Click here for clip 1 (01:20 mp3)
Recorded 3/13/2011 at 4:50 PM

Click here for clip 2 (01:13 mp3)
Recorded 3/13/2011 at 5:45 PM

Click here for clip 3 (00:53 mp3)
Recorded 3/13/2011 at 4:12 PM

I am going to elaborate slightly on the second clip I have uploaded. Instead of simply describing the clip, I'm going to tell a story about the recording of it. I didn't want to do my drift alone, so I asked my friend Fernando to come along with me, to which he surprisingly agreed. Whilst doing the drift, we encountered a pond with a few ducks. We followed these ducks, trying to find a spot where we could possibly record them. However, every time we would set up, the ducks would calmly swim away the moment we would hit the record button; not making a sound.

Needless to say, we began to get frustrated.

Finally, we gave up on the ducks and moved to a spot to just record a few birds and the ambiance of the water, when two of the ducks came over and began to fight in the water, splashing and quacking like they were trying to make it up to us for leaving earlier. It was an amazing coincidence, and it was probably my favorite part of the experience.

Tuesday, March 1, 2011

My Drift Strategy

For a field recording project, I am required to do a drift, or a random walk. For my drift, I decided to take the process completely out of my hands.
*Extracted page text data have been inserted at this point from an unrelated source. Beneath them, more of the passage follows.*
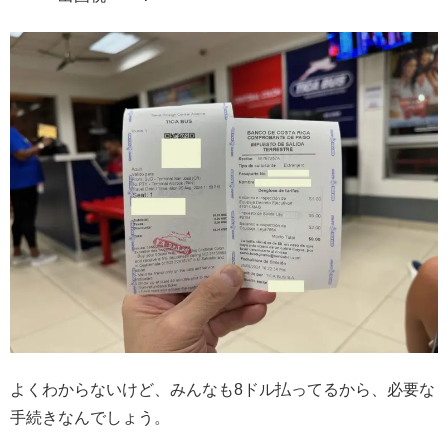
よくわからないけど、みんなも8ドル払ってるから、必要な
手続きなんでしょう。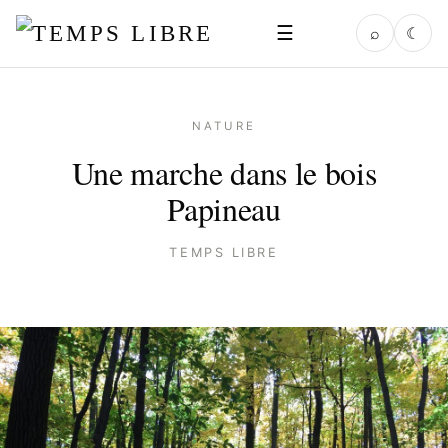
☰
⌕
☾
NATURE
Une marche dans le bois
Papineau
TEMPS LIBRE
The ideas of using random decision making objects (IE: dice, cards, etc) to decide which path I take intrigued me, so I decided to go with that strategy. However, I did not want to be encumbered with having to pull out multiple objects and interact with them on every turn of my journey. I instead wanted to use an object I take with me everywhere anyways: my cell phone.
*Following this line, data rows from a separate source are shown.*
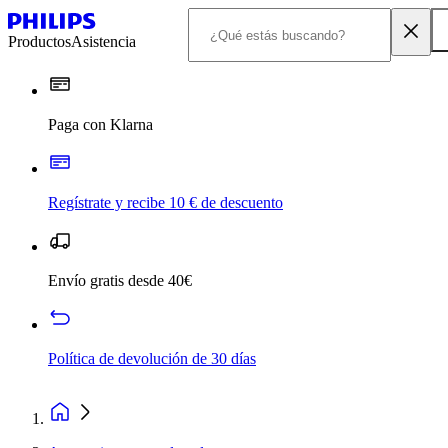
Productos
Asistencia
Paga con Klarna
Regístrate y recibe 10 € de descuento
Envío gratis desde 40€
Política de devolución de 30 días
Being that I own an HTC Evo, a device that runs on the Android platform, I can develop and run my own software for it. For this project, I developed my own custom application in which I can input which directions are possible for me to turn. After I input this data the software chooses a random direction in which to travel.

I look forward to actually using this application in the "wild", and seeing how it helps my project.